As the holiday season approaches, many families are debating whether to attend their annual celebrations due to COVID-19. And while this holiday season may look a bit different because of the pandemic, Larry Kociolek, MD, Infectious Diseases, says, “Parents very much want to allow their children to have as much of a normal childhood as possible during this pandemic and maintaining holiday celebrations is part of that.”
However, parents should understand that COVID-19 activity is rising throughout the US, and holiday activities can carry significant risk for COVID-19 transmission. “It has been shown that holidays are typically associated with spikes in COVID activity in the community. Recent guidance from the CDC is very helpful for parents to better understand risk-mitigation strategies,” says Dr. Kociolek.
Dr. Kociolek stresses that while some traditional celebrations such as trick-or-treating on Halloween or gathering with a large group for a Thanksgiving meal pose higher risks for spreading or contracting COVID-19, there are alternative lower-risk activities that can be considered that still permit celebrating these holidays.

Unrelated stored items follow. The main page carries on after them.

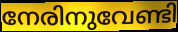
നേരിനുവേണ്ടി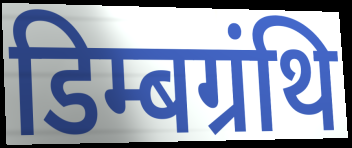
डिम्बग्रंथि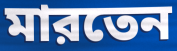
মারতেনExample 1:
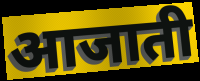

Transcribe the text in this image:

आजाती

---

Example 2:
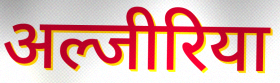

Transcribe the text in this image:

अल्जीरिया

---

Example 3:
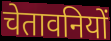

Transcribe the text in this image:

चेतावनियों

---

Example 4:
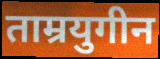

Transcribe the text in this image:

ताम्रयुगीन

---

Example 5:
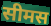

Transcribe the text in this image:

सीमसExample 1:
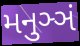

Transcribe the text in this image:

મનુઞ્ઞં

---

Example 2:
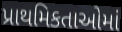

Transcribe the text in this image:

પ્રાથમિકતાઓમાં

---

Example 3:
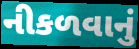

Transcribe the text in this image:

નીકળવાનું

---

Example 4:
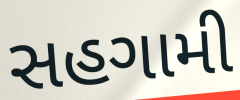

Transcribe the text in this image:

સહગામી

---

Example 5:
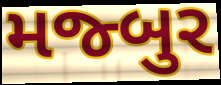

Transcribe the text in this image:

મજ્બુરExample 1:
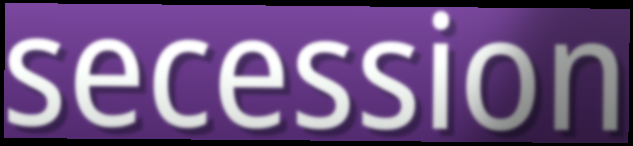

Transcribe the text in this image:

secession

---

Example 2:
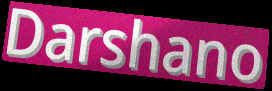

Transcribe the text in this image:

Darshano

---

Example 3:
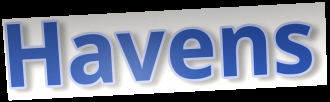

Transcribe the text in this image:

Havens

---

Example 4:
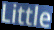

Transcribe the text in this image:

Little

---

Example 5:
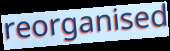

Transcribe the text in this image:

reorganised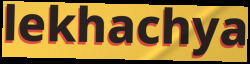
lekhachya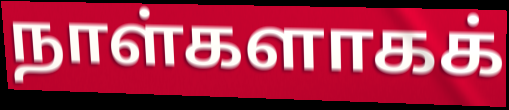
நாள்களாகக்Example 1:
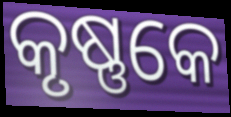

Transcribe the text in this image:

କୃଷ୍ଣକେ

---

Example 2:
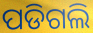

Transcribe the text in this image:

ପଡିଗଲି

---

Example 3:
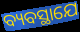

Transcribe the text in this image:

ବ୍ୟବସ୍ଥାଯେ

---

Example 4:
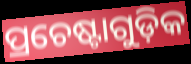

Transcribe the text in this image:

ପ୍ରଚେଷ୍ଟାଗୁଡ଼ିକ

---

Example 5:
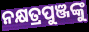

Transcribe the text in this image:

ନକ୍ଷତ୍ରପୁଞ୍ଜଙ୍କୁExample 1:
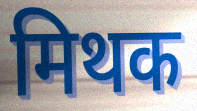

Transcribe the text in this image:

मिथक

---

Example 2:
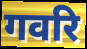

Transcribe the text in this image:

गवरि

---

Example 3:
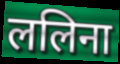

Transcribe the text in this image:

ललिना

Recently, the Centers for Disease Control and Prevention (CDC) issued COVID-19 Holiday Guidelines. Holiday celebration activities are broken down into low, moderate and high risk.
Even though some traditional celebrations might be considered high risk or may not fit into your family’s level of comfort, Dr. Kociolek advises to approach the holidays with an open mind and perhaps even start new traditions.
Count on being flexible if more last-minute changes happen. “COVID-19 has forced us to approach every decision in our lives with a significant amount of flexibility,” he said. “Whether it’s going to school, participating in sports or planning vacations, changes in COVID-19 activity or personal exposure to those who are infected may result in having to promptly change plans at the last minute.”
Think about new alternative ways to celebrate the holidays in fun and meaningful ways. For example, if trick-or-treating is off the table for this year, go on a Halloween scavenger hunt around your neighborhood. Have your child look for spooky Halloween decorations, a jack-o-latern and more. Each item they find could earn them a piece of candy you bring along with you.
The CDC has issued guidelines that individuals and families not travel for Thanksgiving. As cases of COVID-19 continue to surge, the CDC's guidelines urge families to postpone travel and stay home. These actions are the best way to protect yourself and others from COVID-19 and the safest way to celebrate the holiday.
Think of different ways to be "together" and consider hosting a virtual Thanksgiving meal. Share personal recipes with a group of friends and family and enjoy the meal to give thanks virtually. Take part in traditional Thanskgiving activities such as watching the parade, go on your own Turkey Trot run, and make a gratitude board that shares what you and your family are thankful for.
Whatever way you, your family and friends decide to celebrate the holidays, make sure to practice the preventive measures that have shown to help reduce the spread of COVID-19: wear a mask, practice hand-hygiene and social distance.